Read 1 Thessalonians 2:7-9
- How does Paul describe his relationship with the Thessalonians in 1 Thessalonians 2:7-8?
The imagery Paul uses here is beautiful. If you have ever had the experience of nursing your child, you know the overwhelming emotional bond felt. This is the way he describes his feelings towards these young Christians. In 1 Thessalonians 2:8, Paul even suggests this bond is so strong that he and his companions would be willing to sacrifice their very lives for the sake of the Thessalonians. Paul understood that many of these Christians had given up so much, including family and friends; he wanted to assure them that they had a bond and support that would not be shaken.
The relationship that Paul shares with his converts should be our ultimate goal for our relationships with our fellow Christians. Too often, it seems that the people in the pew next to us are simply acquaintances that we know very little about. Maybe they are even check marks on our prayer list or buddies we hang out with from time to time, but can we honestly speak about them the way Paul does about his fellow Christians? Do we have the same emotional ties to our brothers and sisters in Christ that we do to our own children?
- What would it look like on a practical level if we all shared the same affection for our Christian brothers and sisters that Paul did?
- What is one thing you can do this week to share your affection with someone in your congregation?
Read 1 Thessalonians 2:10-12
- What analogy does Paul use in 1 Thessalonians 2:11 to describe his relationship with the Thessalonians?
- According to 1 Thessalonians 2:11, what three things did Paul do?
Paul shifts his analogy at this point and compares himself to their father. These two examples of mother and father show the different roles that Paul plays in the lives of these Christians. The three terms he uses here perfectly describe this fatherly role Paul takes on. Exhort (PARAKALEO) literally means to “call to one’s side” or to plead with someone. Encourage (PARAMYTHEOMAI) means to comfort or to strengthen someone’s heart. Implore (MARTYROMAI) means to insist on something of great importance. This fatherly role was one of great persuasiveness. He wasn’t just there to show them affection; he was there to affect change in their lives.
- According to 1 Thessalonians 2:12, what was the purpose of this change?
Scripture is clear that this balance between heart and truth is necessary and Paul always tempered his message with both. If Paul would have come to Thessalonica demanding change but never expressing his concern and care for the people, it would have hardly been effective. If he would have come like the false teachers, only in an attempt at making people feel good, his message would have been fruitless. The balance that Paul continually shows throughout his ministry is one we should take note of in our own evangelistic efforts.

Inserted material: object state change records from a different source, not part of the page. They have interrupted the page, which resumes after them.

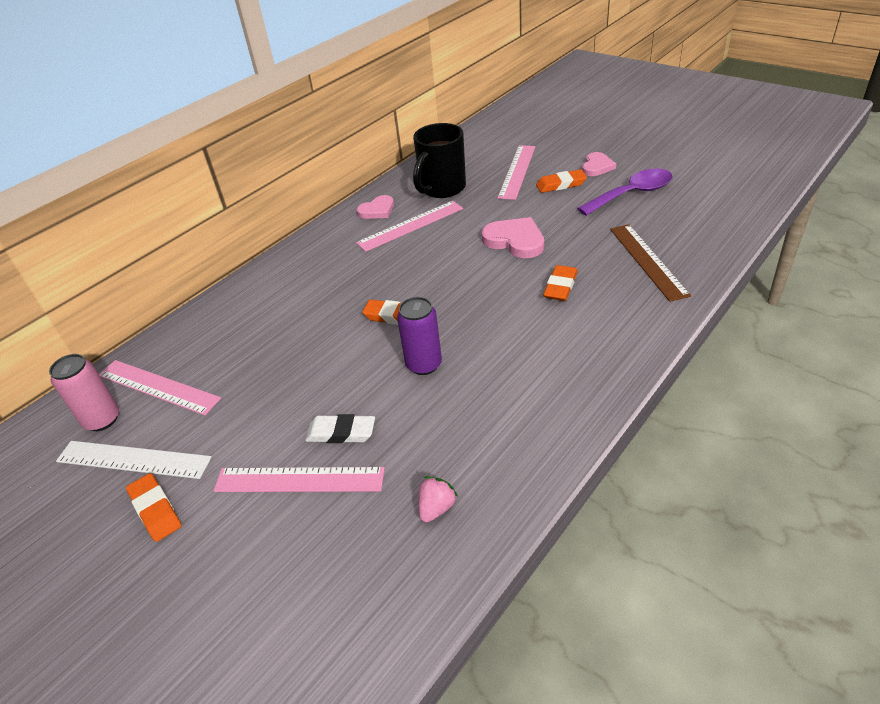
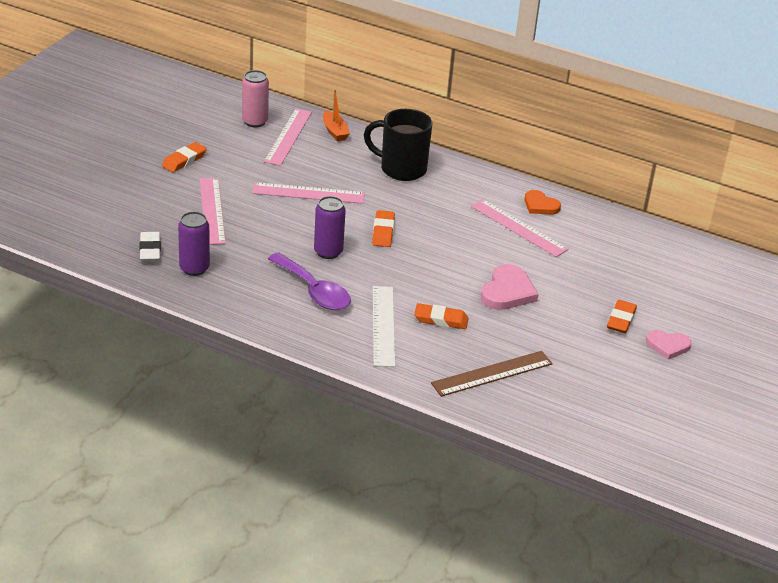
camera: 70 degrees right, 5 degrees down
white ruler [56,441,212,479] -> white ruler moved to [373,286,395,367]
white eraser [305,414,375,443] -> white eraser moved to [140,232,161,262]
pink heart [357,195,394,219] -> orange heart [524,190,561,215]
black mug [413,123,466,198] -> black mug moved to [364,109,432,181]
pink strawberry [418,476,458,522] -> purple can [178,212,210,276]
pink ruler [498,145,535,200] -> pink ruler moved to [252,182,365,204]
orange eraser [536,169,587,193] -> orange eraser turned 45 degrees clockwise [607,300,637,333]
purple spoon [577,169,673,216] -> purple spoon moved to [268,252,351,310]
none -> orange boat [323,89,350,141]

- How can simply teaching facts and demanding change without showing concern for people be damaging to the cause of Christ?
- How can only showing our affection for people and never teaching things that will change behavior and challenge people be damaging?
- What are some ways we can be careful to maintain the balance of the affectionate mother and the imploring father when we are teaching others?
One thing is abundantly clear throughout the passage we have been studying this week, Paul had a deep devotion and love for his fellow Christians. When you read and fully digest this section, you can almost hear the pages drip with his emotion and concern for the Thessalonians. As you go throughout your week, let this relationship be your model for the way you treat your brothers and sisters in Christ. Take every opportunity to show them love and remind them that you care for them deeply. Take time to learn about them and keep their concerns in your prayers. Your encouragement could be the very thing someone needs to stand firm as they face the sea of opposition in their world.